De plus, les personnels affectés aux brigades environnementales traquent et collectent les dépôts sauvages de déchets. Ils sont missionnés, lorsqu’ils sont accompagnés d’agents de police municipale, pour le ramassage et l’ouverture des sacs poubelles déposés illégalement. Outre l’enlèvement de ces derniers, ils sont ainsi capables d’identifier la ou les personnes à l’origine de l’acte d’incivilité et de remonter jusqu’à eux. Les emballages collectés dans leurs déchets ou le numéro de série inscrit sur les bacs, cartons ou sacs poubelles utilisés pour renfermer les ordures, déchets verts ou gravats, sont en effet de précieuses indications. Ainsi, la commune accède à un meilleur recensement et à une traçabilité des dépôts. Toutefois, il est nécessaire que l’agent vert sollicite un policier municipal pour qu’un flagrant délit soit sanctionné, un brigadier seul et non assermenté n’en a pas le pouvoir.

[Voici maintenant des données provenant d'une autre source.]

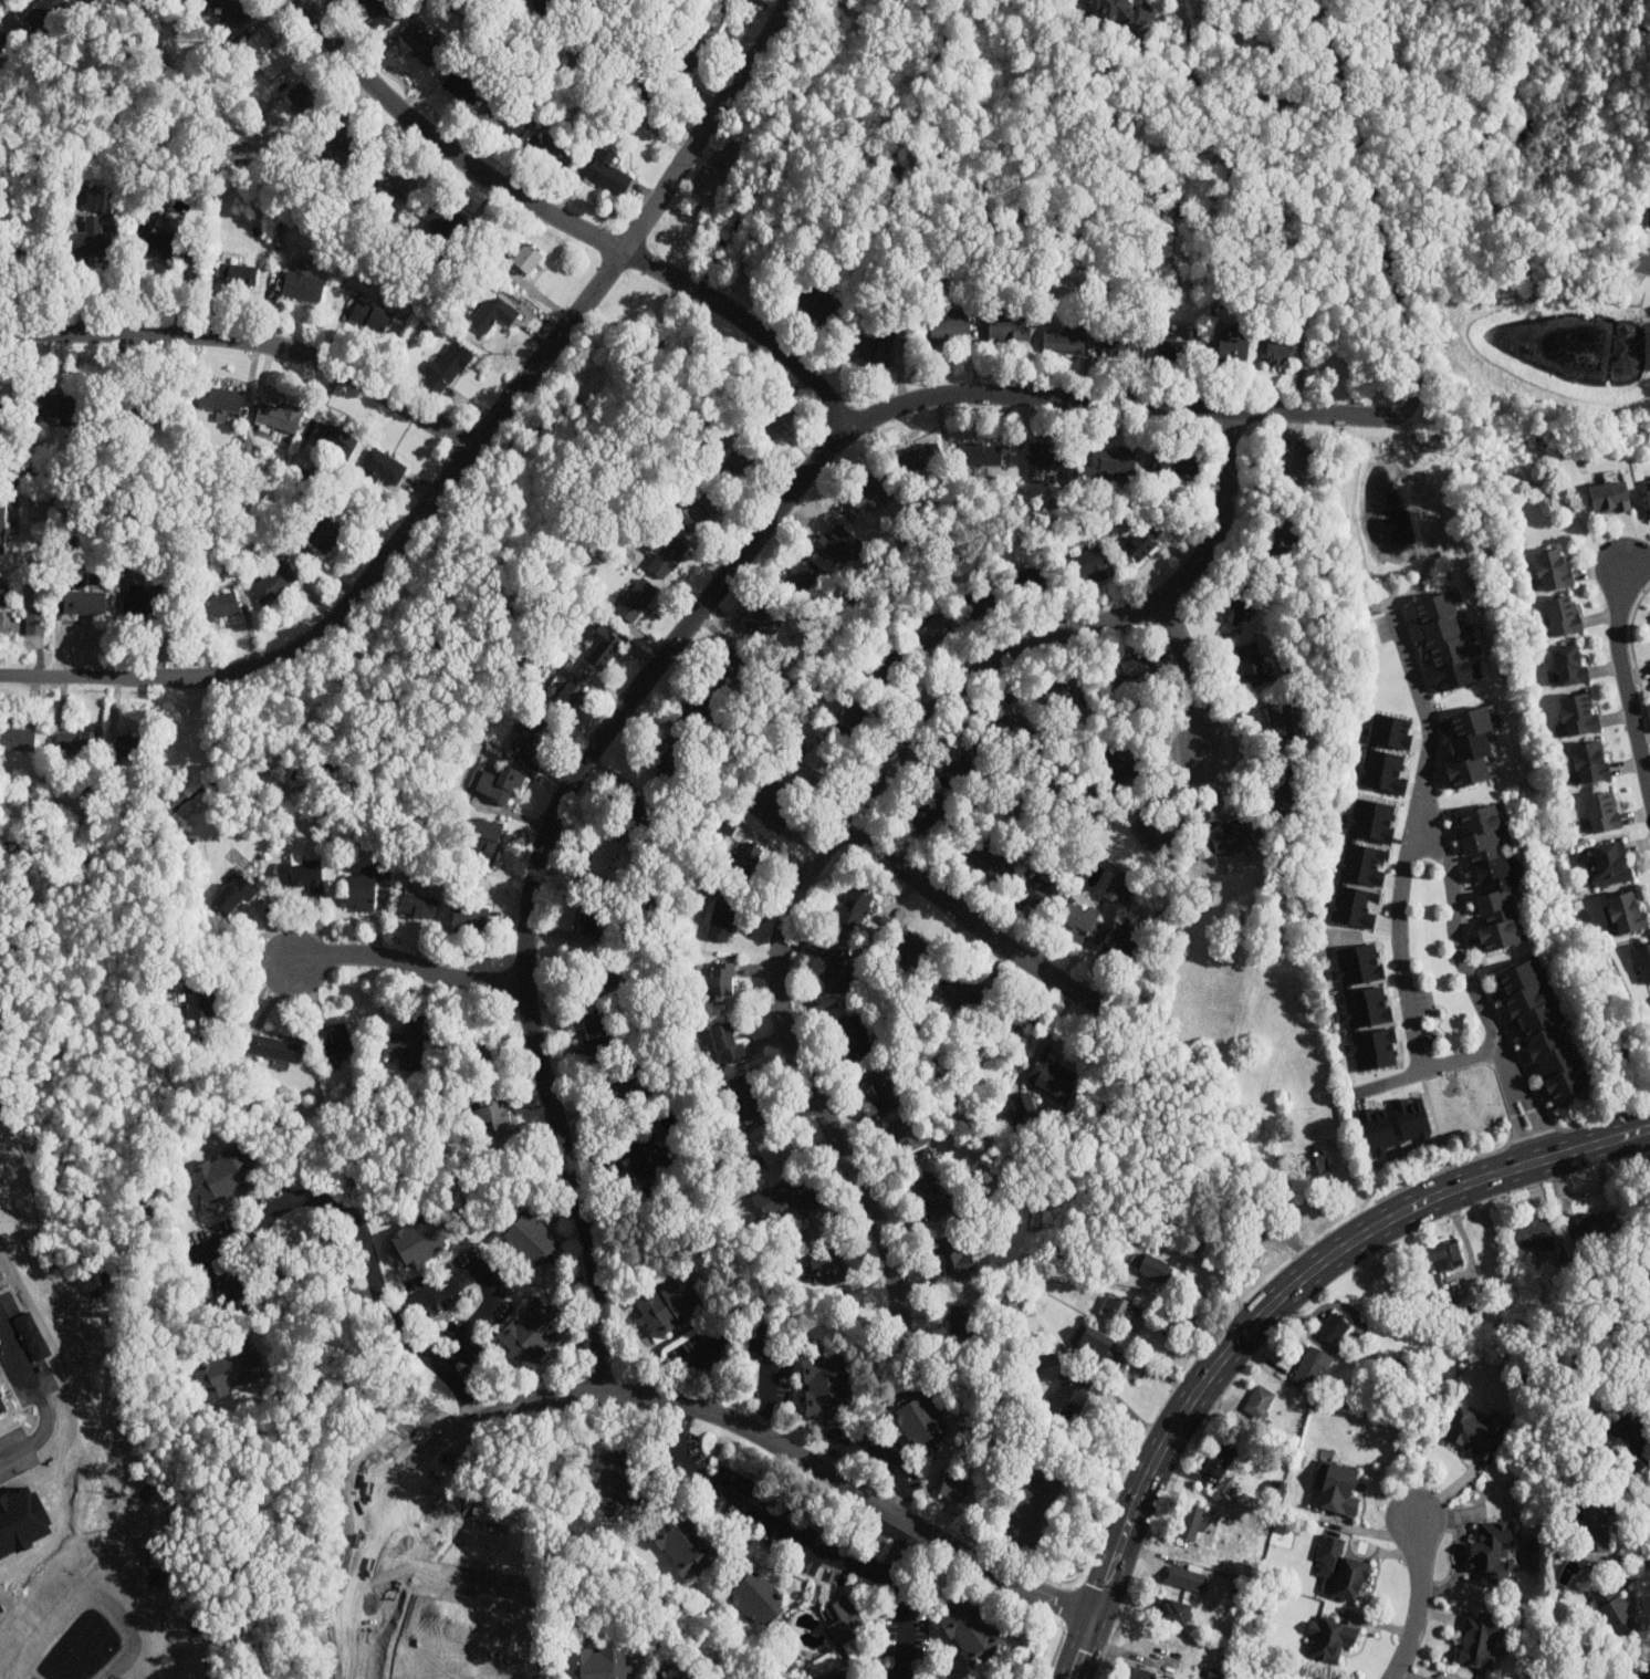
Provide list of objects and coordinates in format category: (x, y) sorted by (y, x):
building: (543, 7)
building: (236, 10)
building: (44, 12)
building: (379, 12)
building: (1122, 12)
building: (717, 13)
building: (422, 45)
building: (687, 55)
building: (266, 56)
building: (462, 89)
road: (1228, 91)
building: (646, 92)
building: (306, 103)
building: (506, 121)
building: (350, 144)
building: (552, 151)
building: (331, 156)
building: (608, 173)
building: (395, 183)
building: (1648, 217)
road: (568, 220)
building: (445, 221)
building: (88, 238)
building: (154, 241)
building: (526, 259)
road: (1643, 263)
building: (235, 274)
building: (303, 286)
building: (816, 304)
building: (493, 314)
building: (370, 316)
building: (947, 328)
building: (1008, 329)
road: (248, 342)
building: (1064, 342)
building: (873, 348)
building: (1125, 348)
building: (1171, 350)
building: (1232, 352)
building: (1278, 355)
building: (446, 371)
building: (219, 397)
building: (53, 404)
building: (277, 414)
building: (775, 418)
building: (332, 437)
building: (980, 454)
road: (466, 455)
road: (820, 457)
building: (1044, 458)
building: (738, 459)
building: (920, 459)
building: (1176, 462)
building: (1292, 462)
building: (382, 464)
building: (1112, 464)
building: (873, 497)
building: (1648, 497)
building: (1609, 499)
park: (522, 506)
building: (695, 512)
building: (1, 523)
building: (321, 532)
building: (1285, 532)
building: (1143, 542)
building: (837, 546)
building: (666, 555)
building: (1087, 567)
building: (1553, 570)
building: (798, 577)
building: (272, 582)
building: (1032, 587)
building: (636, 599)
building: (83, 601)
building: (1238, 603)
building: (2, 605)
building: (217, 605)
building: (980, 606)
building: (1563, 616)
building: (759, 619)
building: (931, 630)
building: (1445, 642)
building: (601, 645)
building: (729, 662)
building: (1252, 664)
building: (1569, 666)
building: (1136, 668)
building: (885, 671)
road: (1192, 671)
road: (1625, 671)
building: (566, 691)
building: (1059, 699)
building: (699, 704)
building: (1579, 715)
building: (851, 721)
building: (536, 724)
building: (1283, 725)
building: (1390, 729)
building: (1009, 732)
building: (17, 737)
building: (77, 741)
building: (124, 745)
building: (524, 746)
building: (1469, 749)
building: (667, 763)
building: (811, 763)
building: (1122, 764)
building: (1591, 764)
building: (964, 767)
building: (1382, 769)
building: (496, 782)
building: (1279, 794)
road: (861, 798)
building: (772, 805)
building: (927, 813)
building: (1603, 813)
building: (1149, 831)
building: (1230, 835)
building: (485, 838)
road: (1413, 840)
building: (1203, 848)
building: (602, 858)
building: (746, 858)
building: (987, 863)
building: (1362, 863)
building: (1611, 865)
building: (303, 873)
building: (1492, 881)
building: (365, 887)
building: (1114, 888)
building: (235, 894)
building: (1035, 896)
building: (420, 905)
building: (1354, 905)
building: (855, 910)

LACHOUETTE, un outil pour les aider ?
Comme nous venons de le voir, le rôle d’une brigade environnementale est crucial pour tenter de faire baisser les incivilités liées à la gestion des déchets qui gangrènent nos communes. Cependant, il existe des limites au champ d’action des agents verts. Notamment le fait qu’ils ne peuvent pas surveiller les zones à risque en continu 24/24 heures et 7/7 jours. Pour remédier à cela, il existe des solutions technologiques innovantes qui permettent de prendre le relais de l’action humaine de manière efficiente et discrète.
LACHOUETTE est un système de caméra nomade autonome de nouvelle génération. Robuste et légère, elle peut se fixer partout pour veiller discrètement à la tranquillité des zones sensibles. Compacte, elle peut être facilement déplacée et son installation se fait en moins de 15 minutes. Elle sera idéale pour assurer que les points d’apport de déchets sauvages ne soient pas pris d’assaut de jour comme de nuit, grâce à sa fonction contre-jour et à la vision nocturne dont elle est équipée. Elle bénéficie en outre d’une grande autonomie et permet un visionnage des vidéos à distance.
En faisant confiance, comme de nombreuses communes françaises, au procédé innovant de la caméra nomade lachouette, vous gardez la main sur la maîtrise de votre budget : aucun investissement de départ et aucun coût d’entretien ne sont requis. Vous serez accompagnés dans le montage du dossier préfectoral et vous aurez la possibilité de collecter facilement les images captées en reliant la caméra à un ordinateur. Enfin, les caméras sont équipées d’un système de géolocalisation, fabriquées en France et garanties 3 ans.
Si l’action préventive humaine contre les dépôts de déchets illégaux est importante, il est, de nos jours, essentiel de lui associer la technologie. LACHOUETTE est donc un outil fiable et probant pour aider les brigades environnementales qui se multiplient sur notre territoire. La sécurité, la propreté et la tranquillité de nos communes sont le vecteur le plus important de l’attractivité de ces dernières. En tant qu’élu, en vous équipant pour lutter contre le dépôt sauvage d’ordures, vous améliorerez de façon notable la qualité de vie de vos administrés et vous redonnerez de la valeur à votre ville.